DOCUMENT EXTRACT
I'm writing this to get a few things out of my system. I can't write this just anywhere, so I decided to post it here not only for privacy's sake (from "them") but also because I am sure there are people here who can help me. If you can give me some advice, that would be great. If you skim over the whole thing concluding I'm just another teenager with raging hormones, I wouldn't blame you. It's up to you.

 

First of all, discrimination sucks. Most Christians I have come across see Atheists as evil people who have "turned away from God and his love." They then claim that we have seen The Truth, but we are ignorant and ignore it in favor of our own "evil desires." This really pisses me off. They look at me and curse me and who I am only because I don't agree with them. Not only that, but they then look down on me for my lifestyle. Hell, I'm better than most Christians! Normally, I don't even cuss, but thanks to them and they way they treat me I really don't give a shit right now. I live my life with good morals. I truly enjoy living a good life. But when some fundy gets in the way and says I'm living my life wrong when chances are I'm living a more moral life than them, I get pissed. And what can we do against discrimination? There really is nothing we can do about it. When it comes to discrimination, we're screwed. They hate us, no matter what we do. They look down on us like the untouchables in the Hindu caste system, and there's nothing we can do about it.

TO DO
A. According to the post about facing discrimination as an atheist, how do most of the Christians the writer has come across see atheists?
B. Pick up the post about facing discrimination as an atheist after its final sentence and continue writing it in the same voice.

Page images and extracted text
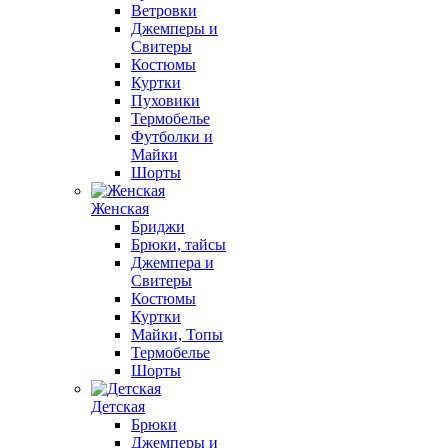
Ветровки
Джемперы и
Свитеры
Костюмы
Куртки
Пуховики
Термобелье
Футболки и
Майки
Шорты
Женская
Бриджи
Брюки, тайсы
Джемпера и
Свитеры
Костюмы
Куртки
Майки, Топы
Термобелье
Шорты
Детская
Брюки
Джемперы и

RESPONSES TO THE TASKS
A. As evil people who have "turned away from God and his love."

B.
I am 16 and I live with my parents. Right now they don't know I am an Atheist. Or they may. For all I know, my father is tracking what I type. He could be reading this right now. Don't get me wrong, I love my father, I really do. I've always looked up to him. And I would love to tell him I am an Atheist, but I know what will happen. I've been there. It would be just like the time I told my mom and stepfather I was going to live with my dad, and I personally don't think I could take that kind of emotional stress again, especially since this is on a bigger level than a divorce decision. I want to tell him, I would like to hope he would understand. But I can say I am honestly afraid to how he will react, as well as everyone else. I am not keeping it to myself because I have become some teen "you-don't-understand-me" punk. I just don't want to hurt him, or anyone else. If I could, I would go on forever acting Christian to make my family happy. I know one day I won't be able to. To be honest, I almost hope my dad is reading this just so I won't have to confront him myself. How cowardly is that? I don't care though. I'm not going through that emotional shit again. I did it once, that was enough for me.

 

I also worry about my relationship with my girlfriend. This is really a petty matter in comparison to some of you who have lost wives. It's just a High School thing, right? It does matter to me though. I love being with this girl, even though she is Christian. She and I disagree on quite a few things... and there have been times I have considered breaking up with her, but I keep going in hopes the relationship will get better, and it usually does. I don't want to lose her, but having this gap in our relationship is realing hurting us, and something needs to be done. I've even considered trying to "de-convert" her myself, but I wouldn't want to cause her the pain of de-conversion. I guess, in a sense, I feel a lot like Neo right after he got out of the Matrix. I know the truth - but I don't like it. I'd rather live in ignorance than know the truth. I want to go back, but I can't.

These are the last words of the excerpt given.